**Text block**
◇ ◇ ◇ ◇ ◇ ◇ ◇

This optional directive can be used to set the permitted cipher list for TLSv1.3. Use the same format as in the SSLCipher directive. Refer to the OpenSSL documentation for a list of valid TLS v1.3 cipher suites. The default value is:

TLS_AES_256_GCM_SHA384:TLS_CHACHA20_POLY1305_SHA256:TLS_AES_128_GCM_SHA256
SSLCompression

This boolean directive allows you to enable data compression when sending data over the network. The compression mechanism is based on the zlib compression library. If the directive is not specified, it defaults to FALSE: compression is disabled.

Some Linux packages (for example, Debian) use the OpenSSL library provided by the OS and may not support the zlib compression mechanism. The module will emit a warning on startup if the compression support is missing. The generic deb/rpm packages are bundled with a zlib-enabled libssl library.

◇ ◇ ◇ ◇ ◇ ◇ ◇

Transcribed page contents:
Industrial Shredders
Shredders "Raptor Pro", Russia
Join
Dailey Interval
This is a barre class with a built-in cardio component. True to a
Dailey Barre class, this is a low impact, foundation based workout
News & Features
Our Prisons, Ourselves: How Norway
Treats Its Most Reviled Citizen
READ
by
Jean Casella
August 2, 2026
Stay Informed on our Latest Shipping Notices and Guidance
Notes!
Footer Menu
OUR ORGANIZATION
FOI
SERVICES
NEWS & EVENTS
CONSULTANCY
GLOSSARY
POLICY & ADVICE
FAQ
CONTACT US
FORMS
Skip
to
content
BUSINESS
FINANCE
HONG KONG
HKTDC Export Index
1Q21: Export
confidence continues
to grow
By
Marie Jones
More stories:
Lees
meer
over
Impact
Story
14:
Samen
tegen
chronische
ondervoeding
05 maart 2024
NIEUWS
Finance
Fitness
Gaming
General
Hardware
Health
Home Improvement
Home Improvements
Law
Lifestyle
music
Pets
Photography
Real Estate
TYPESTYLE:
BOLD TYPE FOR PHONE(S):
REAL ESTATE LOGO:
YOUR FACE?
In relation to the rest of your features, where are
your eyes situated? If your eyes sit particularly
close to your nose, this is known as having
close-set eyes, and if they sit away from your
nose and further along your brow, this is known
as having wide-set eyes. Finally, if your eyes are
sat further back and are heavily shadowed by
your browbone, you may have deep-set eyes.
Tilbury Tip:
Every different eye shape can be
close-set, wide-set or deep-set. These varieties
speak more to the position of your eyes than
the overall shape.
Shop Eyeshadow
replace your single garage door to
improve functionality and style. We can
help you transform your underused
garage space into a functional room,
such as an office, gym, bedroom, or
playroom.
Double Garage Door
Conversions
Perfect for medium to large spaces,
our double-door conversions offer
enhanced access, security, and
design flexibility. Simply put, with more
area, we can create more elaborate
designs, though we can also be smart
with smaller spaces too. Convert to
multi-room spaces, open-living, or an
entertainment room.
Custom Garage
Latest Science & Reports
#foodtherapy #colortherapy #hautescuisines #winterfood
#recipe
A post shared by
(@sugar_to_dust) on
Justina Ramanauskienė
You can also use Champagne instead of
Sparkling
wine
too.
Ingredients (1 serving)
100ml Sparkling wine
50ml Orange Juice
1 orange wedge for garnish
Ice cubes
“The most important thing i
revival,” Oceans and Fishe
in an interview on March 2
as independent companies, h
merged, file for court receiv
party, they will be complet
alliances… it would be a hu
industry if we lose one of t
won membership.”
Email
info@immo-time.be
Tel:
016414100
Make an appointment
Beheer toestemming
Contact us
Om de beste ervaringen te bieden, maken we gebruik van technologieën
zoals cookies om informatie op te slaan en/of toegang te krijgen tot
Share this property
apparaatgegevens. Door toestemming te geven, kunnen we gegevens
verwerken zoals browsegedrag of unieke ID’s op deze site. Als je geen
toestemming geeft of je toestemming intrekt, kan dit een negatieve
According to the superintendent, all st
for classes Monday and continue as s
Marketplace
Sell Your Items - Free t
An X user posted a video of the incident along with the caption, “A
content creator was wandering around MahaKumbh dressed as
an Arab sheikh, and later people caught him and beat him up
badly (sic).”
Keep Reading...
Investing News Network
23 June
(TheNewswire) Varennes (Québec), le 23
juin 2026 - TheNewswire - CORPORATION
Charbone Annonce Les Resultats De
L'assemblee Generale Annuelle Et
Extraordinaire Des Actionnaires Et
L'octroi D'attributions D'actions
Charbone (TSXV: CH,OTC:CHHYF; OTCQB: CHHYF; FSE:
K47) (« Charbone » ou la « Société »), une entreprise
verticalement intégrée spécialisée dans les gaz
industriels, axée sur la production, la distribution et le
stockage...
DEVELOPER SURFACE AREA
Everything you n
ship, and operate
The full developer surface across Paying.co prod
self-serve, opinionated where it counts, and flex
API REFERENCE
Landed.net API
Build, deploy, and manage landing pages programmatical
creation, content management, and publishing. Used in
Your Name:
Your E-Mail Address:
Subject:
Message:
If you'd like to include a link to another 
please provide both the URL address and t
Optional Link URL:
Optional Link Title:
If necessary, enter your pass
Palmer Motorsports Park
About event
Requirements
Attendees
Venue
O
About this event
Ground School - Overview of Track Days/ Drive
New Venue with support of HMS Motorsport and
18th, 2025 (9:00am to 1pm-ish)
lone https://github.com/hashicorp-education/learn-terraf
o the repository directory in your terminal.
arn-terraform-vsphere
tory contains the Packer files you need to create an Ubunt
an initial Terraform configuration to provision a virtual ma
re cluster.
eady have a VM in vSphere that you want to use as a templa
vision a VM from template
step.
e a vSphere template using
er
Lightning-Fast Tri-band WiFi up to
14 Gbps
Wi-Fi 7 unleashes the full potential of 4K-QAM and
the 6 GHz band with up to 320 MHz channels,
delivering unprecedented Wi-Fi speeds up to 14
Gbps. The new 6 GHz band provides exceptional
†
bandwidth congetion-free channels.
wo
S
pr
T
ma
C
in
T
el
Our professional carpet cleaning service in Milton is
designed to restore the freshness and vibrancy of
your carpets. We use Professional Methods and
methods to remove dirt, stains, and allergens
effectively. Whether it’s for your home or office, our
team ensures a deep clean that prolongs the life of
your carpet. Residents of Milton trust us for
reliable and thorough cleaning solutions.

◇ ◇ ◇ ◇ ◇ ◇ ◇

**Check your understanding**
1. Retype the passage of the TLS directive documentation starting with "This boolean directive" and going on through "zlib-enabled libssl library.".
2. Write the next part of the TLS directive documentation, picking up after its final sentence.

**Responses for each task**
1.
This boolean directive allows you to enable data compression when sending data over the network. The compression mechanism is based on the zlib compression library. If the directive is not specified, it defaults to FALSE: compression is disabled.

Some Linux packages (for example, Debian) use the OpenSSL library provided by the OS and may not support the zlib compression mechanism. The module will emit a warning on startup if the compression support is missing. The generic deb/rpm packages are bundled with a zlib-enabled libssl library.

2.
SSLProtocol

This directive can be used to set the allowed SSL/TLS protocol(s). It takes a comma-separated list of values which can be any of the following: SSLv2, SSLv3, TLSv1, TLSv1.1, TLSv1.2, and TLSv1.3. By default, the TLSv1.2 and TLSv1.3 protocols are allowed. Note that the OpenSSL library shipped by Linux distributions may not support SSLv2 and SSLv3, and these will not work even if enabled with this directive.

TCPNoDelay

This boolean directive is used to turn off the network optimization performed by Nagle’s algorithm. Nagle’s algorithm is a network optimization tweak that tries to reduce the number of small packets sent out to the network, by merging them into bigger frames, and by not sending them to the other side of the session before receiving the ACK. If this directive is unset, the TCP_NODELAY socket option will not be set.

Procedures

The following procedures are exported by om_ssl.

reconnect();

Force a reconnection. This can be used from a Schedule block to periodically reconnect to the server.

The reconnect() procedure must be used with caution.

If configured, it can attempt to reconnect after every event sent, potentially overloading the destination system.

Examples

Pre-v5 syntax examples are included, they will become invalid with NXLog EE 6.0.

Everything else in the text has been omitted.